No one can say America failed to get its act together this time, in face of Hurricane Rita.
Warned and chagrined by the devastation wrought only weeks ago by Hurricane Katrina, the US was ready and set for all systems to go to cope with the worst the storm could throw at it.
As television and Internet reports showed the old and ill being evacuated from hospitals, hundreds of buses on hand to move those with no transport of their own and two million people gridlocked on Interstate Highway 45, all the resources of the Federal, State and local governments were poised ready for action.

Equally no one can deny human powerlessness against the might of Nature, which tosses and discards people like mere bagatelles when the rain falls and the wind blows, with no more regard for their importance or status than it holds for the humble amoeba.

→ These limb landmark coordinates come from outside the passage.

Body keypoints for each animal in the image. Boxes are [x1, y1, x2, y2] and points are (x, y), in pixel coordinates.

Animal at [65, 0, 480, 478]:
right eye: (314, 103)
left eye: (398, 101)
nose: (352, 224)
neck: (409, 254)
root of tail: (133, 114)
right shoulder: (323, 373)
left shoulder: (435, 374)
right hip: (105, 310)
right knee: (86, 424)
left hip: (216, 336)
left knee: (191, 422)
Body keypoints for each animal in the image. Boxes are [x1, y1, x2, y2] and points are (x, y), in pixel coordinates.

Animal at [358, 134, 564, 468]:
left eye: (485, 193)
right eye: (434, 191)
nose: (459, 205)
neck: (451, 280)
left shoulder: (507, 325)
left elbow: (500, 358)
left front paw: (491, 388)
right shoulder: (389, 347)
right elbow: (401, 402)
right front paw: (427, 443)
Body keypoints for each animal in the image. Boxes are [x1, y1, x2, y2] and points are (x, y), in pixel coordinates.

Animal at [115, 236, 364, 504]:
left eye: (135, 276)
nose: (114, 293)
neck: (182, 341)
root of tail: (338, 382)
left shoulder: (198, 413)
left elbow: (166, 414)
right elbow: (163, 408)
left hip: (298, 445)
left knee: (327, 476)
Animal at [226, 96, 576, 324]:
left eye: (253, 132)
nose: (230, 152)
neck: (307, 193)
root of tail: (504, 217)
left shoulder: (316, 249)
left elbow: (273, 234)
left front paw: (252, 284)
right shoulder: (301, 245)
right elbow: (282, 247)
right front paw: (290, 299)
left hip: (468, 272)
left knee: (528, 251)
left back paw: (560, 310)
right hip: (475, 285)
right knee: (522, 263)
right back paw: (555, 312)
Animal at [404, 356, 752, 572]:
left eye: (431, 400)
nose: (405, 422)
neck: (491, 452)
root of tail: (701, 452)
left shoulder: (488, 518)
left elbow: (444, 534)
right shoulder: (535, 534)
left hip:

Global warming/climate change may or may not have contributed to the ferocity of the hurricanes which have lashed the Gulf Coast of America. But they are a salutary reminder that though we may have the technology to plunder the earth, rip down rain forests, genetically modify crops, clone animals, drill the planet for oil till it runs out, pump the air full of carbon till the ice melts and explore space, we cannot manage or subdue Nature when it gears up.
Man, the most intelligent and resourceful of animals, cannot bomb a hurricane out of existence, divert its course or dissipate its energy.
For millions in the Third World the force of Nature is a constant reality. Their shabby shacks and shanty towns are regularly destroyed and blown to kingdom come by wind, fire and flood. Their crops die back into the earth when the rain fails or get guzzled in the fields by plagues of locusts, and they have no water when rivers or wells dry up.
In the cosseted physical comfort of the developed world, with our all-mod-cons homes and water, light and heat instantly available at the turn of a tap or press of a switch, most of us feel safe and protected from the ravages of Nature most of the time. And so confident in the material progress we have made, particularly in the last hundred years, that it is easy to forget that we too live on a very fine edge and our veneer of civilisation can be wiped out in hours or in a night.
When Nature strikes on a grand scale we are as naked in the world as we were in our earliest days on Planet Earth.
It strikes savage blows not only at our physical comfort and resources, but at our identity and sense of ourselves. Psychologically, we are stripped bare. Our belief that we count and matter and that our lives have a purpose seems gone with the wind.
Just who are we without our jobs and homes and material possessions?
It is a question to which thousands of Americans must find the answer.
To fight back and rebuild their lives in such circumstances, people need to believe they are more than what they possess and worth more than what they have lost. This need too has been there since the beginning along with the ability to find such inner strength.
We like to think that sometimes at least good can come out bad. We need to hope that this is so for the people whose lives have been disrupted and shattered by the hurricanes and they can make fresh starts to better lives than they had before the rains and the winds came.
If there is anything the rest of us can learn, it may be that striven-for and highly-prized material success is not all when the tectonic plates of our lives shift and no true measure of who we are.